Niedrige Einkommen bremsen Investitionen

«Trotzdem liegen die Einkommen in der Landwirtschaft 30 bis 40 Prozent unter jenen in vergleichbaren Branchen. Aufgrund dieser Voraussetzungen überlegen sich die Bauern sehr genau, ob sie den Betrieb vergrössern wollen, gerade im Berggebiet», ergänzt er. Markus und Heidi Ritter führen im St. Galler Rheintal einen Betrieb mit gut 28 Hektaren. Ausbauen wollen sie ihren Betrieb nicht. Ritter: «Dazu müsste ich zusätzliche Arbeitskräfte einstellen und weiter in die Gebäude investieren. Und das ist zu teuer im Verhältnis zum zusätzlichen Ertrag.»

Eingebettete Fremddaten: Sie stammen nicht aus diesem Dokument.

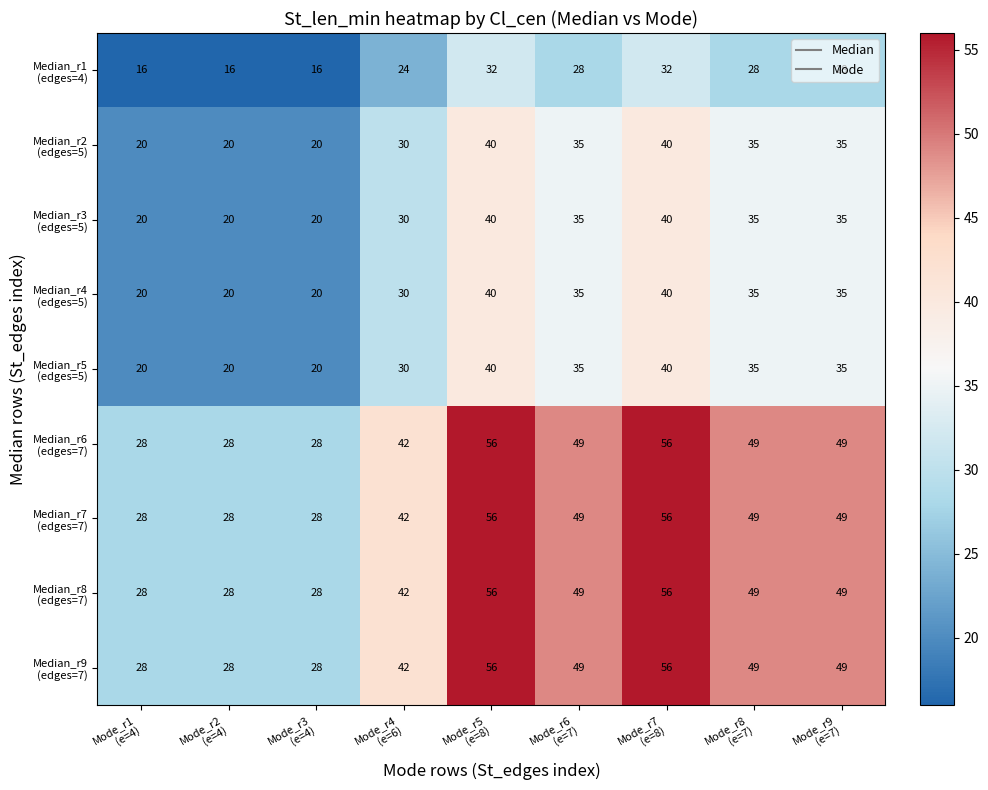

What is the minimum value shown in the chart?

16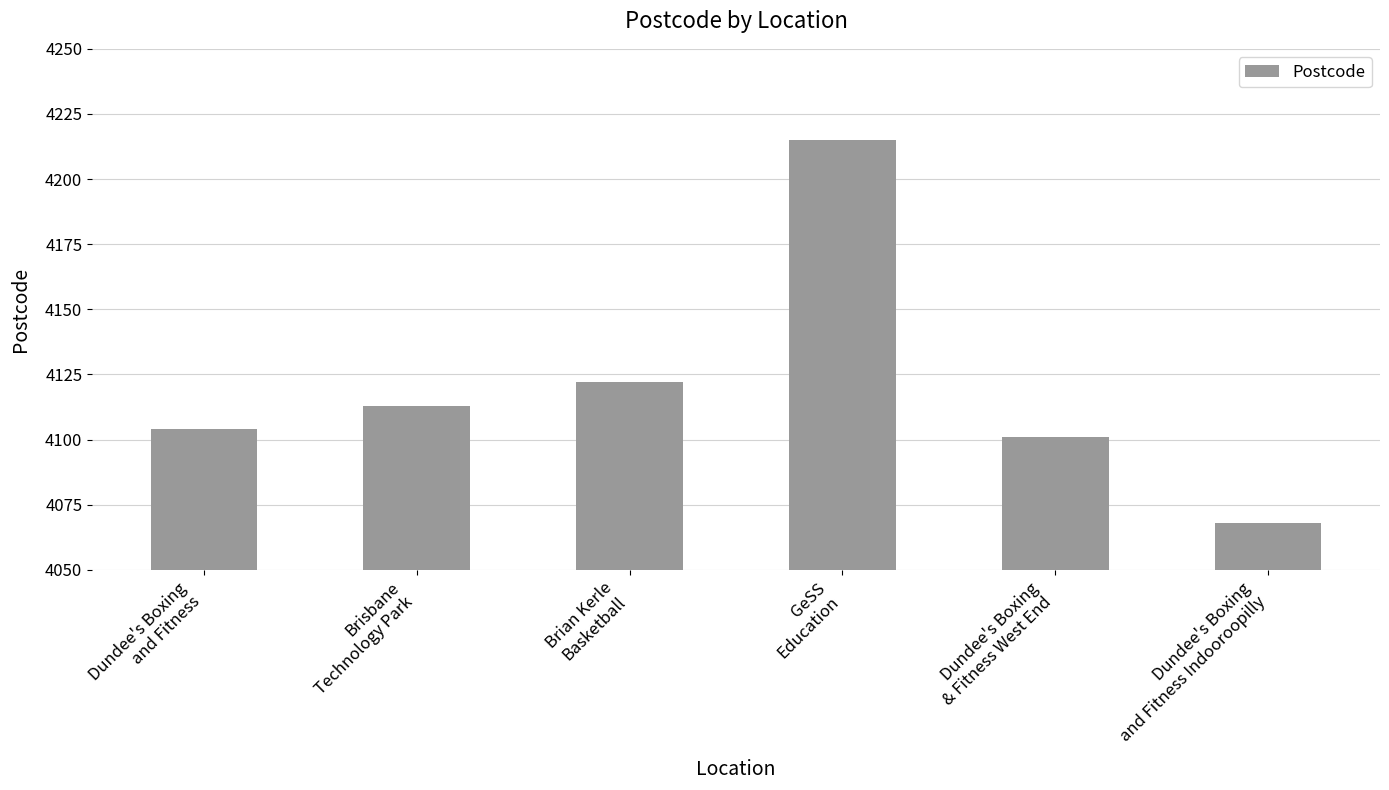

Which category has the lowest value across all series?

Dundee's Boxing
and Fitness Indooroopilly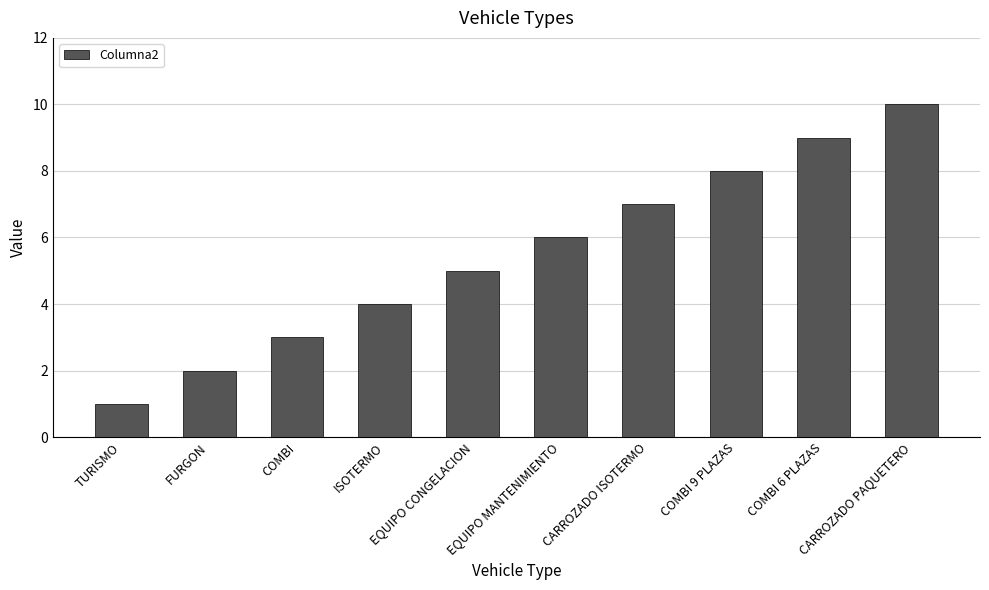

True or false: the data shows 7 at CARROZADO ISOTERMO.

True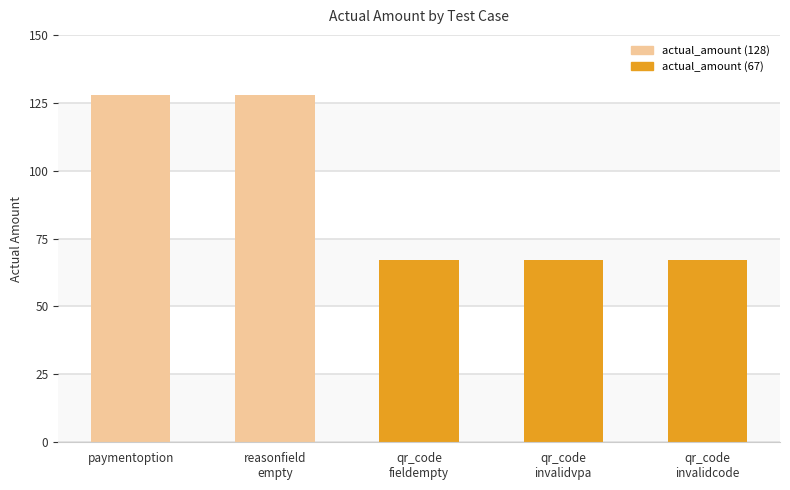

What is the greatest value displayed?

128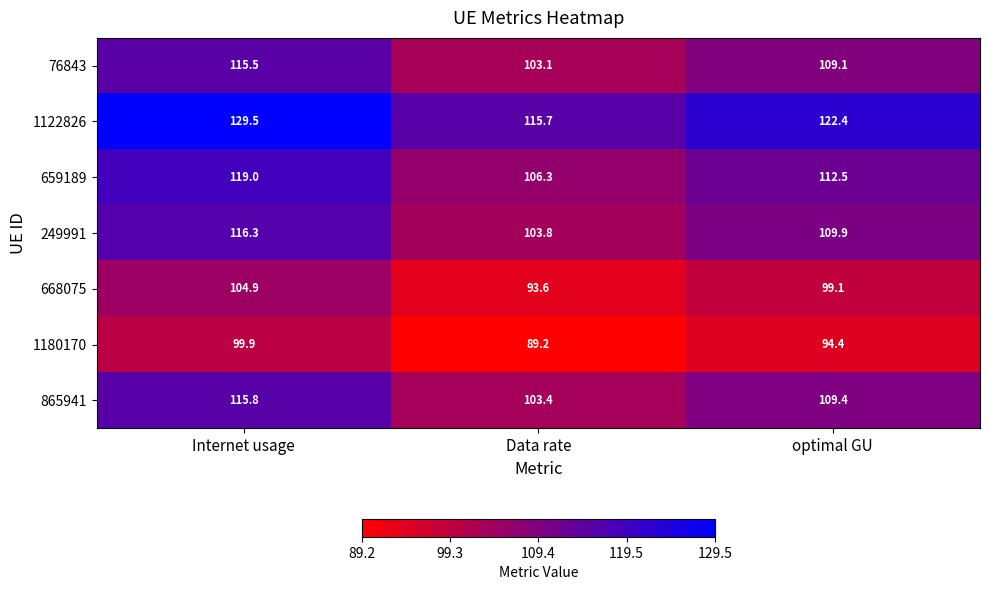

What is the difference between the maximum and minimum values in the 865941 series?

12.4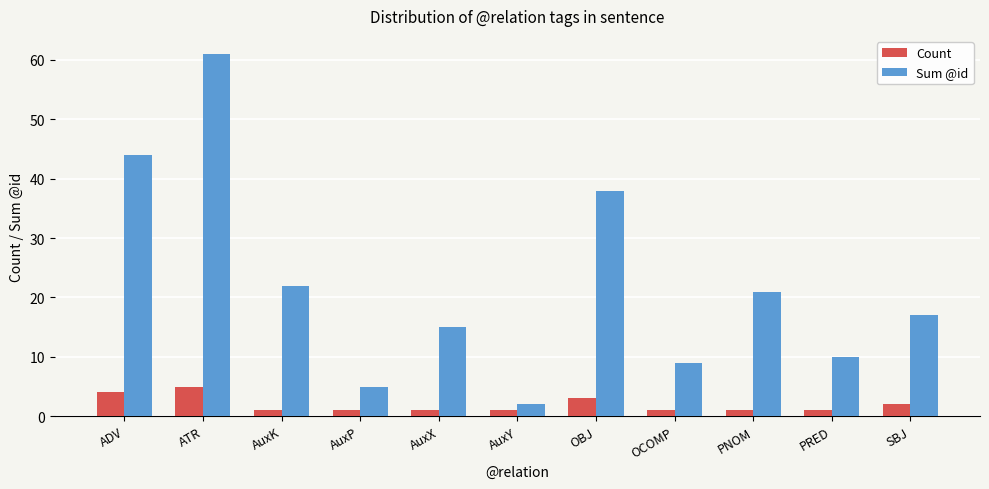

At AuxX, list the series in order from smallest to largest.

Count, Sum @id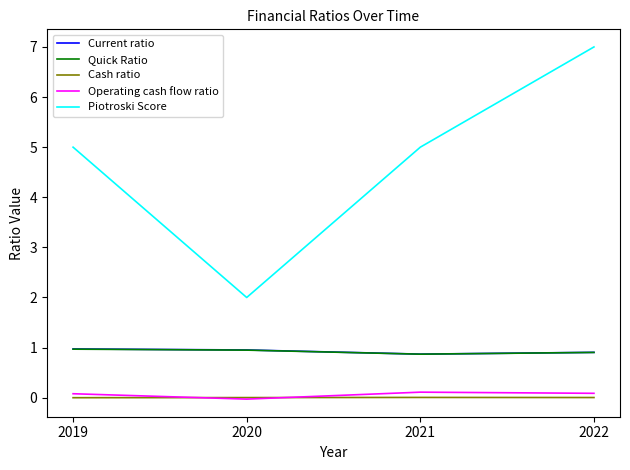

Is the value of Current ratio at 2022 greater than the value of Cash ratio at 2022?

Yes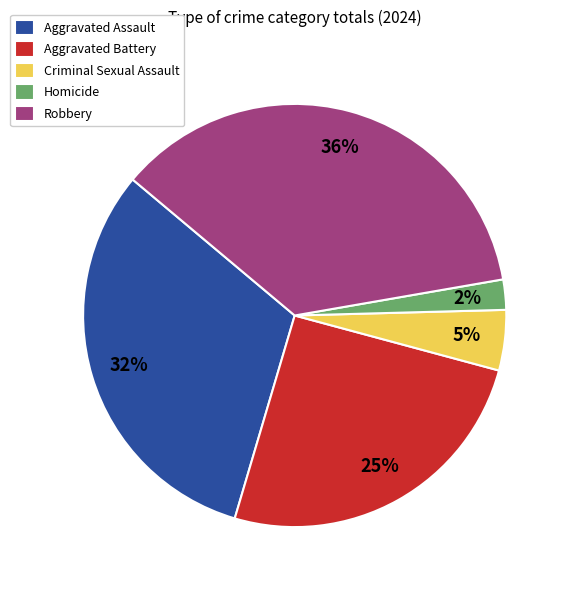

Is it true that Aggravated Battery is 25% of the pie?

True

Markus Hausammann (52), Präsident des Verbandes Thurgauer Landwirtschaft (VTL) sowie SVP-Nationalrat aus Langrickenbach, findet die Situation im Kanton Thurgau nicht alarmierend. «Es gibt bei uns noch knapp 3000 Betriebe mit Landbewirtschaftung. Die Betriebsgrösse beträgt im Schnitt nur 17 Hektaren. Unsere Landwirtschaft ist dafür sehr produktiv.» Im schweizweiten Vergleich habe sie die zweitgrösste Produktivität pro Hektare und Arbeitskraft.

Den viel beschworenen Konflikt zwischen Gross und Klein gebe es verbandsintern in der Landwirtschaft nicht. «Kleinflächige Betriebe können durch Innovation und Engagement den Mangel wettmachen und sich auch am Markt behaupten.»